Há, sem dúvida, algo curioso. Mas o quê? Sim: todos os artistas citados acima viviam em Paris, além de outros que, mesmo não listados nesse texto, constituíram partes essenciais da (r)evolução artística do princípio do século passado. Profundamente incomodado com tal predomínio francês nas vanguardas artísticas, o escritor italiano Filippo Marinetti (1876-1944) publicou, em 1909, seu Manifesto Futurista, movimento autointitulado que envolvia também os artistas italianos Umberto Boccioni, Giacomo Balla, Luigi Russolo, Benedetta Cappa, entre inúmeros outros. A proposta era inserir a Itália no mapa da arte moderna adicionando movimento ao estático Cubismo de Picasso e Braque: explorar, sim, as novas perspectivas traçadas pela vanguarda francesa, mas inundá-las de movimento, capturar a essência da sociedade moderna, as transformações.

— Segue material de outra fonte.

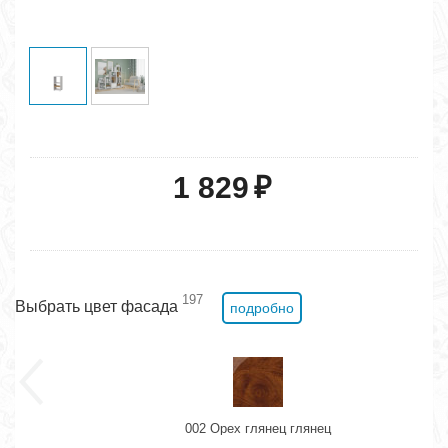
1 829
₽
197
Выбрать цвет фасада
подробно
002 Орех глянец глянец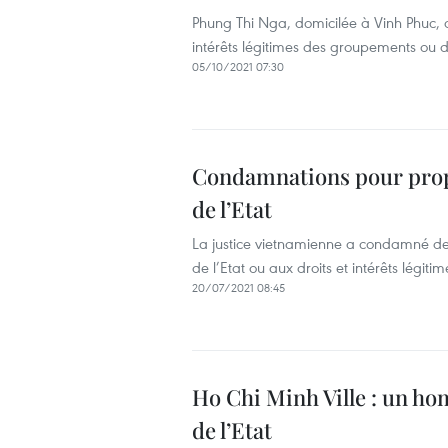
Phung Thi Nga, domicilée à Vinh Phuc, a 
intérêts légitimes des groupements ou de
05/10/2021 07:30
Condamnations pour propag
de l’Etat
La justice vietnamienne a condamné deu
de l’Etat ou aux droits et intérêts légit
20/07/2021 08:45
Ho Chi Minh Ville : un h
de l’Etat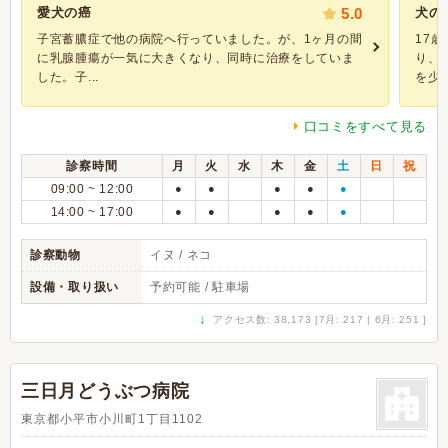
愛犬の癌
5.0
犬の
子宮蓄膿症で他の病院へ行っていました。が、1ヶ月の間
17
に乳腺腫瘍が一気に大きくなり、同時に治療をしていま
り、
した。子...
を少し.
口コミをすべて見る
診察時間
月
火
水
木
金
土
日
祝
09:00 ~ 12:00
●
●
●
●
●
14:00 ~ 17:00
●
●
●
●
●
診察動物
イヌ / ネコ
設備・取り扱い
予約可能 / 駐車場
↓
アクセス数: 38,173 [7月: 217 | 6月: 251 ]
三日月どうぶつ病院
東京都小平市小川町1丁目1102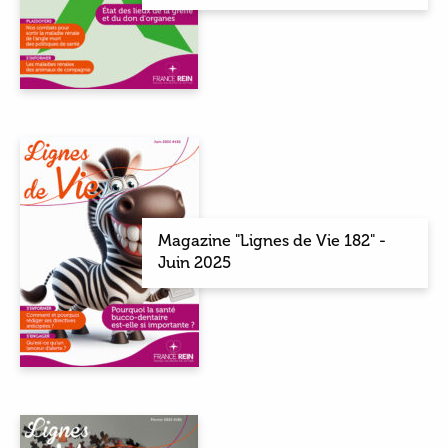
Magazine "Lignes de Vie 182" -
Juin 2025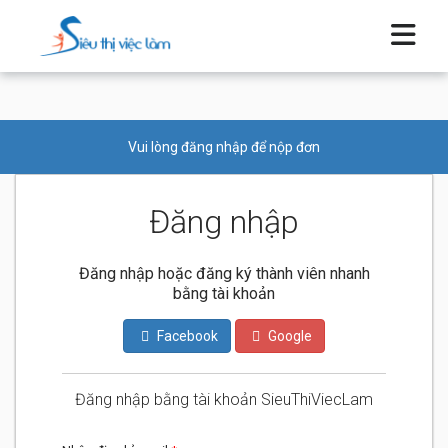
Vui lòng đăng nhập để nộp đơn
Đăng nhập
Đăng nhập hoặc đăng ký thành viên nhanh
bằng tài khoản
Facebook
Google
Đăng nhập bằng tài khoản SieuThiViecLam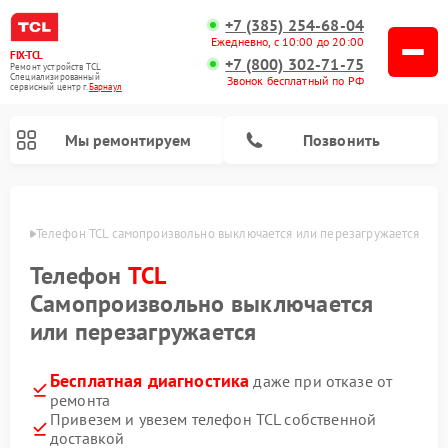
+7 (385) 254-68-04
Ежедневно, с 10:00 до 20:00
FIX-TCL
+7 (800) 302-71-75
Ремонт устройств TCL
Специализированный
Звонок бесплатный по РФ
cервисный центр г.
Барнаул
Мы ремонтируем
Позвонить
науле
Телефон TCL самопроизвольно выключается или перезагружается
Телефон
TCL
Самопроизвольно выключается
или перезагружается
Бесплатная диагностика
даже при отказе от
ремонта
Привезем и увезем телефон TCL собственной
доставкой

Poucas obras ilustram com tanta clareza a intenção do Futurismo quanto Dinamismo de um cão na coleira, pintado por Giacomo Balla em 1912.

O movimento italiano fez da modernidade o objeto de sua arte: máquinas, cidades, o movimento intenso, retratados com a harmonia de cores vibrantes e formas geométricas. Umberto Boccioni, outro artista fundamental do Futurismo, ilustra, em seu tríptico Estados de espírito (1911), o impacto da interação entre homem e máquina (neste caso, um trem), nas telas Os que partem, As despedidas e Os que ficam. A herança cubista é gritante nessa série – inclusive, Boccioni a pintou duas vezes: antes e depois de visitar uma exposição de Picasso, em Paris.

Até 1916, essa relação homem-máquina, a urbanização, as cores vibrantes e sua oposição no círculo cromático caracterizaram o Movimento Futurista. Contudo, com a morte de Boccioni e de inúmeros outros artistas integrantes do grupo, além da publicação do Manifesto Fascista, o otimismo presente na Europa antes da Primeira Guerra se esvaía. E essa "segunda fase" do Futurismo assumiu um caráter distinto: seus artistas propunham a arte futurista não apenas na pintura, mas na escultura, na moda, na performance, na música, no design. Eles queriam reconstruir o mundo sob um olhar moderno. A palavra ruptura assumiu um papel importante. E o Manifesto Fascista seduziu, de certa forma, os artistas do Futurismo justamente por propor uma nova forma de organização social, algo totalmente novo. A relação entre o movimento artístico e o fascismo ocorre exatamente nessa busca pela mudança, por uma ruptura total e a proposição de algo diferente, algo melhor. Mussolini, porém, preferia a arte clássica, e jamais oficializou o Movimento Futurista como representativo do regime fascista (como era o Suprematismo na Rússia Socialista de Lênin, por exemplo).

A vanguarda italiana que fez do Futurismo um movimento relevante na história da arte utilizou elementos técnicos e ideológicos que perduraram somente até 1919, quando todo o grupo assumiu outro propósito. Foi só na década de 1940, já com o fim da Segunda Guerra e a morte de Mussolini que os jovens artistas italianos encontraram espaço para novas produções, uma nova filosofia e técnicas distintas do que pregava o movimento antes liderado por Filippo Marinetti.

Contudo, por mais que consideremos o Futurismo como um movimento que existiu somente até 1919, sua relação com fascismo é indelével, uma mancha trágica na história de uma das mais relevantes vanguardas europeias do século XX.